Le choix de se taire
Stéphane Garneau propose une réflexion sur cette question
Le « bruit » qui nous entoure est omniprésent. Dans les médias et sur Internet, dans les milieux de travail ou à l’école, dans la circulation urbaine ou à la maison, partout, le silence est devenu une denrée rare. Notre attention est constamment sollicitée.
Peut-on arriver à contrer le vacarme, à limiter ses effets néfastes sur la santé, à retrouver un minimum de silence bénéfique dans nos vies ? Stéphane Garneau propose une réflexion sur cette question.
Elle porte principalement sur la surabondance de messages, de nouvelles et d’opinions qui peuvent engendrer une grande anxiété. L’auteur est animateur à la radio de la SRC. Le trop plein d’informations et d’images que chacun reçoit se transforme en pollution, explique-t-il.
Ce « chaos étourdissant » de l’espace numérique serait le deuxième facteur de contamination, juste après la pollution de l’environnement. C’est notre équilibre mental qui serait menacé.

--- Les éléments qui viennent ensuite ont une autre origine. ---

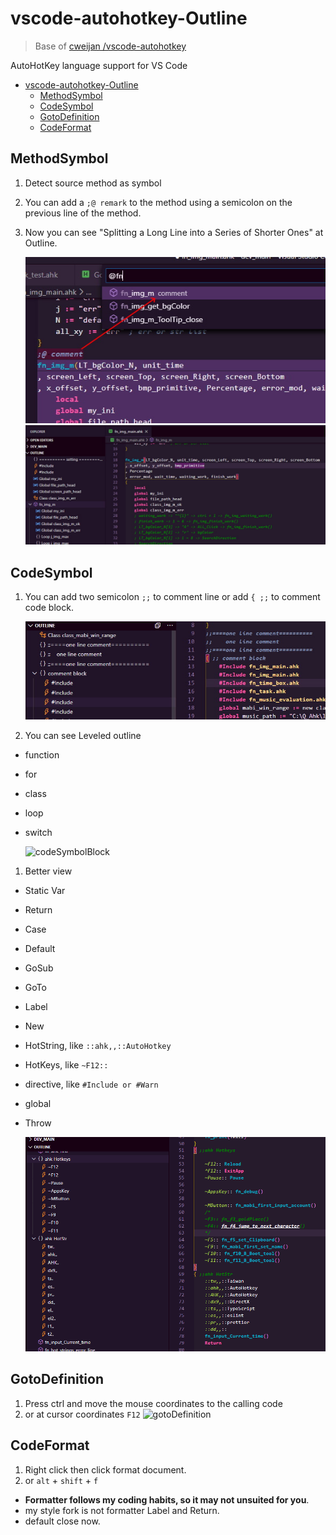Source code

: # vscode-autohotkey-Outline

> Base of [cweijan /vscode-autohotkey](https://github.com/cweijan/vscode-autohotkey)

AutoHotKey language support for VS Code

- [vscode-autohotkey-Outline](#vscode-autohotkey-outline)
  - [MethodSymbol](#methodsymbol)
  - [CodeSymbol](#codesymbol)
  - [GotoDefinition](#gotodefinition)
  - [CodeFormat](#codeformat)

## MethodSymbol

1. Detect source method as symbol
2. You can add a `;@ remark` to the method using a semicolon on the previous line of the method.
3. Now you can see "Splitting a Long Line into a Series of Shorter Ones" at Outline.

   ![methodSymbol](image/methodSymbol.jpg)
   ![methodSymbol2](image/methodSymbol2.jpg)

## CodeSymbol

1. You can add two semicolon `;;` to comment line
   or add `{ ;;` to comment code block.

   ![codeSymbol](image/codeSymbol.jpg)

2. You can see Leveled outline

- function
- for
- class
- loop
- switch

  ![codeSymbolBlock](image/codeSymbolBlock.jpg)

1. Better view

- Static Var
- Return
- Case
- Default
- GoSub
- GoTo
- Label
- New
- HotString, like `::ahk,,::AutoHotkey`
- HotKeys, like `~F12::`
- directive, like `#Include or #Warn`
- global
- Throw

  ![codeSymbol3](image/codeSymbol3.png)

## GotoDefinition

1. Press ctrl and move the mouse coordinates to the calling code
2. or at cursor coordinates `F12`
   ![gotoDefinition](image/gotoDefinition.jpg)

## CodeFormat

1. Right click then click format document.
2. or `alt` + `shift` + `f`

- **Formatter follows my coding habits, so it may not unsuited for you**.
- my style fork is not formatter Label and Return.
- default close now.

Autant dans les médias professionnels que sur les sites amateurs, ce qu’on nous propose s’alimente beaucoup plus en mauvaises nouvelles qu’en bonnes. Les émotions passent avant les faits. Les contenus à sensations nous interpellent davantage.
Sur Internet, on ne veut rien manquer de ce qui se passe. Ce qui crée un stress permanent pour rester au courant. C’est la surdose! On s’abreuve de fausses nouvelles autant sinon plus que d’informations vérifiées.
Les photos truquées par l’Intelligence artificielle nous rendent méfiants de tout. On butine d’un site à l’autre, en oubliant ce qu’on cherchait au départ. Contrairement au bruit, le silence est propice à la réflexion, à la créativité et au repos. Il améliore la concentration, l’écoute.
Garneau nous en fait prendre conscience. Il nous invite à s’approprier des moments de silence, à profiter au maximum des lieux naturels, pour contrer tous ces bruits ambiants qui nous compliquent l’existence.
Le choix de se taire, par Stéphane Garneau, Réparation XYZ, 2024, 112 pages.